Ce qui lui donne son charme particulier est que Hobsbawm lui-même apparaît par intermittence, un peu joueur de sa propre épopée
Il y a une importante imbrication entre l’histoire et la mémoire dans L’Âge des Extrêmes. La période ici abordée se situe dans la durée de vie de Hobsbawm. Bien qu’il dise que ce composé de public et de privé peut être compris comme le « Court XXème siècle » en termes d’histoire mondiale, il en résulte nécessairement un récit qui repose sur des « fondations curieusement inégales ». L’historien est désormais moins un guide qu’un « observateur participant », quelqu’un qui ne domine et ne peut pas dominer complètement l’historiographie de notre siècle. Pourtant, les désarmants aveux de faillibilité de Hobsbawm –il parle franchement de son ignorance, de ses vues controversées, de son savoir « superficiel et épars » – ne désamorcent pas du tout L’Âge des Extrêmes, lequel, comme beaucoup de critiques ont déjà reconnu, est une œuvre redoutable, remplie de la combinaison de grandeur et d’ironie caractéristique de son auteur, ainsi que de sa vision panoramique et son regard perçant.
Ce qui lui donne son charme particulier est que Hobsbawm lui-même apparaît par intermittence, un peu joueur de sa propre épopée. Nous le voyons à 15 ans avec sa sœur un après-midi d’hiver à Berlin, le jour où Hitler devient Chancelier d’Allemagne. Ensuite, il est partisan dans la Guerre civile espagnole. Il est présent à Moscou en 1957, « choqué » de voir que Staline embaumé était « si petit et pourtant si tout-puissant ». Il fait partie des « multitudes attentives et inconditionnelles » qui écoutent Fidel Castro pendant des heures jusqu’à la fin. Il est témoin des derniers jours d’Oskar Lange, à son chevet alors que le célèbre économiste socialiste confesse qu’il n’arrive pas à trouver une réponse à la question « Y avait-il une alternative à la précipitation brutale, aveugle et en fin de compte non préparée du Premier Plan Quinquennal ? ». Au moment exact où Crick et Watson accomplissaient leur percée significative sur la structure de l’ADN, Hobsbawm était enseignant à Cambridge, « tout simplement ignorant » de l’importance du travail des deux hommes – et dans tous les cas « ils ne virent pas l’intérêt de nous en parler ».

> **Matériel**
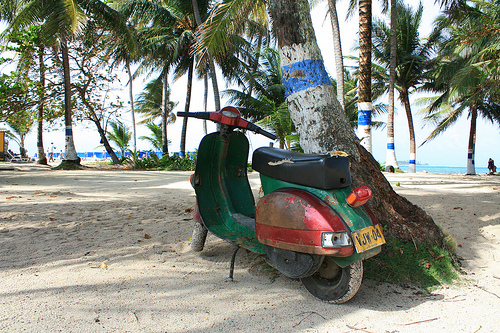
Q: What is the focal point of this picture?
A: A moped.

> **Consignes**
1. Relevez, dans le texte sur L'Âge des Extrêmes, toutes les personnes nommées autres que Hobsbawm.
2. Poursuivez le texte sur L'Âge des Extrêmes après sa dernière phrase.

> **Réponses**
1. Hitler, Staline, Fidel Castro, Oskar Lange, Crick, Watson

2.
Ces rares aperçus de Hobsbawm-le-participant donnent une crédibilité toute spéciale à son compte-rendu des changements qui prirent place entre 1914 et les années 90. Un de ces changements, évidemment, étant que vers 1950 notre siècle était devenu le plus meurtrier de tous les temps ; cela suscite la conclusion qu’au fur et à mesure de son avance, il y eut « une régression visible dans les standards » auparavant considérés comme « normaux ». La torture, le meurtre, le génocide ont été officiellement tolérés. Pour compliquer encore les choses, notre monde n’est désormais plus eurocentrique (bien que la richesse et le pouvoir soient restés principalement occidentaux) : la planète est une unité. Ce fait est déjà le sujet de plusieurs études faites par les théoriciens, économistes et historiens « du système mondial ». Mais la transformation la plus radicale, écrit Hobsbawm, a été « la désintégration des anciens modèles de relations sociales et avec, accessoirement, le relâchement des liens entre générations, c’est-à-dire entre passé et présent ». Ceci donne aux historiens une importance particulière puisque leur travail ralentit voire même empêche la destruction du passé. Leur « boulot est de se souvenir de ce que les autres oublient ». Ainsi, dit Hobsbawm, « mon objectif est de comprendre et d’expliquer pourquoi les choses sont devenues ce qu’elles sont et comment elles dépendent l’une de l’autre ».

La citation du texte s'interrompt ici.